Agents need to know what a tool does to the world before calling it. Descriptions should go beyond structured annotations to explain consequences.

Conciseness5/5

Is the description appropriately sized, front-loaded, and free of redundancy?

The description is extremely concise (5 words) and front-loaded with the core action. Every word earns its place - 'Delete' specifies the action, 'a project' specifies the resource, and '(moves to trash)' provides critical behavioral context without redundancy.

Shorter descriptions cost fewer tokens and are easier for agents to parse. Every sentence should earn its place.

Completeness3/5

Given the tool's complexity, does the description cover enough for an agent to succeed on first attempt?

For a destructive operation with no annotations and no output schema, the description is minimally complete. It covers the basic action and clarifies the deletion behavior (moves to trash), but lacks information about permissions, error handling, or what happens to associated resources. Given the complexity of a delete operation, more context would be helpful.
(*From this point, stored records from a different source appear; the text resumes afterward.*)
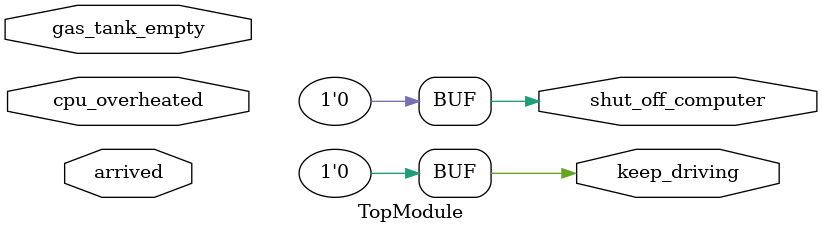
<source format=v>
module TopModule (
  input cpu_overheated,
  output reg shut_off_computer,
  input arrived,
  input gas_tank_empty,
  output reg keep_driving
);

  // Module body - leave empty or add minimal initialization
  initial begin
    shut_off_computer <= 0;
    keep_driving <= 0;
  end

endmodule
</source>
Complex tools with many parameters or behaviors need more documentation. Simple tools need less. This dimension scales expectations accordingly.

Parameters4/5

Does the description clarify parameter syntax, constraints, interactions, or defaults beyond what the schema provides?

The input schema has 100% description coverage, with the single parameter 'project_id' clearly documented. The description doesn't add any parameter-specific information beyond what the schema provides, which is acceptable given the high schema coverage. With only one parameter, the baseline is appropriately high.

Input schemas describe structure but not intent. Descriptions should explain non-obvious parameter relationships and valid value ranges.

Purpose4/5

Does the description clearly state what the tool does and how it differs from similar tools?

The description clearly states the action ('Delete') and resource ('a project'), making the purpose immediately understandable. It distinguishes from siblings like 'delete_task' by specifying the resource type. However, it doesn't fully differentiate from other destructive operations like 'update_project' that might also modify projects.

Agents choose between tools based on descriptions. A clear purpose with a specific verb and resource helps agents select the right tool.

Usage Guidelines2/5

Does the description explain when to use this tool, when not to, or what alternatives exist?

The description provides no guidance on when to use this tool versus alternatives. It doesn't mention prerequisites (e.g., project must exist), when not to use it (e.g., for archiving vs. deletion), or refer to sibling tools like 'update_project' for modifications instead of deletion.

Agents often have multiple tools that could apply. Explicit usage guidance like "use X instead of Y when Z" prevents misuse.